_抜粋_

【課題を解決するための手段】
【0013】
そこで、上記の目的を達成するために、まず、傾斜機能材料に係る第1の本発明は、物質Aの粒子または物質Bの粒子のいずれか一方を母粒子、他方を子粒子として該母粒子の表面に該子粒子が静電吸着されてなる複合粒子を原料粒子とする傾斜機能材料であって、前記物質Aまたは物質Bのうち子粒子とした物質の平均的な体積相当量を単位とする傾斜率によって、組成が傾斜されていることを特徴とするものである。
【0014】
ここで、物質Aの粒子および物質Bの粒子とは、いずれも単一の物質である場合のほか、複数の物質により複合粒子が形成された結果、複数の物質が混合された状態の粒子である場合もある。また、物質Aと物質Bとは、化学的組成は同一であっても異なっていても良いものである。さらに、物質Aと物質Bは、異なる種類によって区分することができ、ここでの種類とは、化学的組成が異なることのみを意味するものではなく、物性が異なることを含む概念である。このため、例えば、物質粒子の化学組成、形態や粒径等の形状、結晶構造や比重などを含む物理的性質、電気的性質、磁気的性質のいずれかが異なることで、異なる種類とされる。更に、物質の平均的な体積相当量とは、ほぼ均一な粒径の粒子を子粒子として使用する場合であっても、微細な粒子の体積を一定にさせることが困難であるため、そのような場合の体積差を調整するために、平均的としたものであり、子粒子相互の体積の相違が誤差の範囲内であれば、格別に平均値を算定する必要はないものである。

_表示データ_
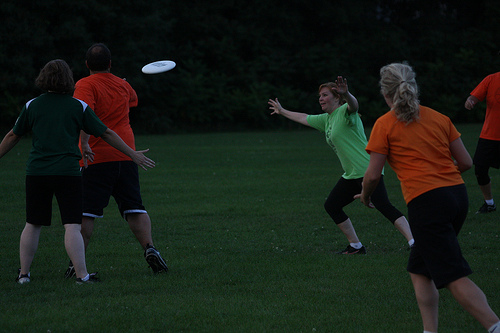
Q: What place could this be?
A: It is a park.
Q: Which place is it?
A: It is a park.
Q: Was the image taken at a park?
A: Yes, it was taken in a park.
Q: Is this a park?
A: Yes, it is a park.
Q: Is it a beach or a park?
A: It is a park.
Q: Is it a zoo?
A: No, it is a park.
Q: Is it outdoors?
A: Yes, it is outdoors.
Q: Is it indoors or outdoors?
A: It is outdoors.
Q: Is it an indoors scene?
A: No, it is outdoors.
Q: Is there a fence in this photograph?
A: No, there are no fences.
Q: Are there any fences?
A: No, there are no fences.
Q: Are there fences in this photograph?
A: No, there are no fences.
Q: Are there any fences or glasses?
A: No, there are no fences or glasses.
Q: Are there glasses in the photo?
A: No, there are no glasses.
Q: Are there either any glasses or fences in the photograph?
A: No, there are no glasses or fences.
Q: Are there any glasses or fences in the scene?
A: No, there are no glasses or fences.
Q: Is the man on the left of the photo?
A: Yes, the man is on the left of the image.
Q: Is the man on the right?
A: No, the man is on the left of the image.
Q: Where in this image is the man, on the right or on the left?
A: The man is on the left of the image.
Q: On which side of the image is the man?
A: The man is on the left of the image.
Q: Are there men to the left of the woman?
A: Yes, there is a man to the left of the woman.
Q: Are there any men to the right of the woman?
A: No, the man is to the left of the woman.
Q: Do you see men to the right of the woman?
A: No, the man is to the left of the woman.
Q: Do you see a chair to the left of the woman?
A: No, there is a man to the left of the woman.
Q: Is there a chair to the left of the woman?
A: No, there is a man to the left of the woman.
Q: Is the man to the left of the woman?
A: Yes, the man is to the left of the woman.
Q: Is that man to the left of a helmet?
A: No, the man is to the left of the woman.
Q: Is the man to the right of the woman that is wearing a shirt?
A: No, the man is to the left of the woman.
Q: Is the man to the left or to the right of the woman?
A: The man is to the left of the woman.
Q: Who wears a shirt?
A: The man wears a shirt.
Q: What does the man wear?
A: The man wears a shirt.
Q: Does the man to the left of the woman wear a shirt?
A: Yes, the man wears a shirt.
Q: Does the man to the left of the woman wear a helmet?
A: No, the man wears a shirt.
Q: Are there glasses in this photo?
A: No, there are no glasses.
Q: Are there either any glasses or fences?
A: No, there are no glasses or fences.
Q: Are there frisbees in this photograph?
A: Yes, there is a frisbee.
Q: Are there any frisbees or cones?
A: Yes, there is a frisbee.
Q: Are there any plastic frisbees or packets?
A: Yes, there is a plastic frisbee.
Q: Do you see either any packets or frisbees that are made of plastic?
A: Yes, the frisbee is made of plastic.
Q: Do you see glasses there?
A: No, there are no glasses.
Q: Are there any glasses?
A: No, there are no glasses.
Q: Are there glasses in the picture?
A: No, there are no glasses.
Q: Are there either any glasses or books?
A: No, there are no glasses or books.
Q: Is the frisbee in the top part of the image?
A: Yes, the frisbee is in the top of the image.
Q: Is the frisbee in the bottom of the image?
A: No, the frisbee is in the top of the image.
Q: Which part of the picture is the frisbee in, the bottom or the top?
A: The frisbee is in the top of the image.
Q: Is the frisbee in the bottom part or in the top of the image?
A: The frisbee is in the top of the image.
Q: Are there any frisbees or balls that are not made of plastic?
A: No, there is a frisbee but it is made of plastic.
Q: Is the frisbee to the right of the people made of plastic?
A: Yes, the frisbee is made of plastic.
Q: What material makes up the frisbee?
A: The frisbee is made of plastic.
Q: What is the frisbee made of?
A: The frisbee is made of plastic.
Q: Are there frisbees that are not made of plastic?
A: No, there is a frisbee but it is made of plastic.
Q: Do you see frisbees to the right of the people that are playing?
A: Yes, there is a frisbee to the right of the people.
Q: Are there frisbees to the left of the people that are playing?
A: No, the frisbee is to the right of the people.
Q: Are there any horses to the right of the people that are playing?
A: No, there is a frisbee to the right of the people.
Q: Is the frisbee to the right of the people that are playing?
A: Yes, the frisbee is to the right of the people.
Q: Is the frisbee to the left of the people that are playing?
A: No, the frisbee is to the right of the people.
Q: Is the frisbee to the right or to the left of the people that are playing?
A: The frisbee is to the right of the people.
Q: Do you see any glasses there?
A: No, there are no glasses.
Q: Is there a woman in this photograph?
A: Yes, there is a woman.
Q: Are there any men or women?
A: Yes, there is a woman.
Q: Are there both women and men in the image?
A: Yes, there are both a woman and a man.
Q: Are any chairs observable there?
A: No, there are no chairs.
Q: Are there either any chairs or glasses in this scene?
A: No, there are no chairs or glasses.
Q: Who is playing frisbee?
A: The woman is playing frisbee.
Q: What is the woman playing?
A: The woman is playing frisbee.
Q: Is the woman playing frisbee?
A: Yes, the woman is playing frisbee.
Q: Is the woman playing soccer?
A: No, the woman is playing frisbee.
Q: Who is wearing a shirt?
A: The woman is wearing a shirt.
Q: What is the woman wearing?
A: The woman is wearing a shirt.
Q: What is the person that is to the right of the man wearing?
A: The woman is wearing a shirt.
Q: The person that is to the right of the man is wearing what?
A: The woman is wearing a shirt.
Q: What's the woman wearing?
A: The woman is wearing a shirt.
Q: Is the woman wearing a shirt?
A: Yes, the woman is wearing a shirt.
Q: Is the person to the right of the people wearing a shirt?
A: Yes, the woman is wearing a shirt.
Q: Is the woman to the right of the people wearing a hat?
A: No, the woman is wearing a shirt.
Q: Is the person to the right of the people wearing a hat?
A: No, the woman is wearing a shirt.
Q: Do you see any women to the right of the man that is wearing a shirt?
A: Yes, there is a woman to the right of the man.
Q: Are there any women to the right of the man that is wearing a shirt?
A: Yes, there is a woman to the right of the man.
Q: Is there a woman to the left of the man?
A: No, the woman is to the right of the man.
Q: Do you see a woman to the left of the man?
A: No, the woman is to the right of the man.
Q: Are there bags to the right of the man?
A: No, there is a woman to the right of the man.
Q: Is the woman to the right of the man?
A: Yes, the woman is to the right of the man.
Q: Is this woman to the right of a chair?
A: No, the woman is to the right of the man.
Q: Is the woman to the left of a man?
A: No, the woman is to the right of a man.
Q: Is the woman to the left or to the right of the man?
A: The woman is to the right of the man.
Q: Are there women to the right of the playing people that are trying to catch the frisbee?
A: Yes, there is a woman to the right of the people.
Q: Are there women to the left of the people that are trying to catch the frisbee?
A: No, the woman is to the right of the people.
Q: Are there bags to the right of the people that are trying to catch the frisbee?
A: No, there is a woman to the right of the people.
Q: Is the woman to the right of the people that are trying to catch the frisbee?
A: Yes, the woman is to the right of the people.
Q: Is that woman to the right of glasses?
A: No, the woman is to the right of the people.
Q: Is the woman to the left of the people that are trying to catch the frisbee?
A: No, the woman is to the right of the people.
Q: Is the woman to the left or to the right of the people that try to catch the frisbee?
A: The woman is to the right of the people.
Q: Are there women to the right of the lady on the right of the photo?
A: No, the woman is to the left of the lady.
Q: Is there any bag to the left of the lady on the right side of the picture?
A: No, there is a woman to the left of the lady.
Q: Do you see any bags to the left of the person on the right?
A: No, there is a woman to the left of the lady.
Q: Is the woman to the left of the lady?
A: Yes, the woman is to the left of the lady.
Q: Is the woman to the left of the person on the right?
A: Yes, the woman is to the left of the lady.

_問題 1_
傾斜機能材料に関する抜粋では、子粒子とした物質の体積相当量をなぜ「平均的」なものとしているのでしょうか。抜粋の記述に基づき、一〜三文で説明してください。
_問題 2_
傾斜機能材料に関する抜粋の続きを、その末尾から書き上げてください。
上記の行は必要ありません。

_解答 1_
ほぼ均一な粒径の粒子を子粒子として使用する場合でも、微細な粒子の体積を一定にすることは困難です。そのため、その体積差を調整する目的で「平均的」な体積相当量としています。なお、子粒子相互の体積の相違が誤差の範囲内であれば、特に平均値を算定する必要はありません。

_解答 2_
【0015】
本発明によれば、原料粒子は、物質Aおよび物質Bのうち、一方を母粒子とし他方を子粒子とする複合粒子で形成されるものであるから、子粒子が静電吸着される個数が制御されることによって、組成の傾斜が自在に調整された傾斜機能材料を得ることができる。さらに、子粒子とされた物質を個数で制御することにより、1個当たりの平均的な体積相当量を単位として組成が傾斜することから、組成の変化の程度を微細に調整でき、緩やかな傾斜率を有する傾斜機能材料を得ることができる。尚、ここで、粒子とは、微小な固形物を意味するものであって、粒状のものに限定されるものではなく、例えば、塊状、扁平状、異形状、柱状、繊維状のものを含み、中空の形態のものをも包含され、剛直なものに限られず可撓性を有するものを含む概念である。
【0016】
傾斜機能材料に係る第2の発明は、前記第1の発明において、前記傾斜率が、その全部または一部が略線形であることを特徴とするものである。
【0017】
ここで、略線形とは、線形に近似することを意味するが、子粒子として使用される個々の粒子における体積の相違、または子粒子1個に相当する体積量を最小単位とするときの段階的な微小変化を考慮しない場合に線形となることを意味するものである。
【0018】
本発明によれば、第1の発明に加え、組成の傾斜率が略線形となっているため、組成の変化の不連続性を抑制でき、シームレスに変化する組成を有する傾斜機能材料を得ることができる。従って、例えば、粉末冶金法により焼成される場合において、収縮率または熱膨張係数等の相違に基づく歪みの発生を制限させることができる。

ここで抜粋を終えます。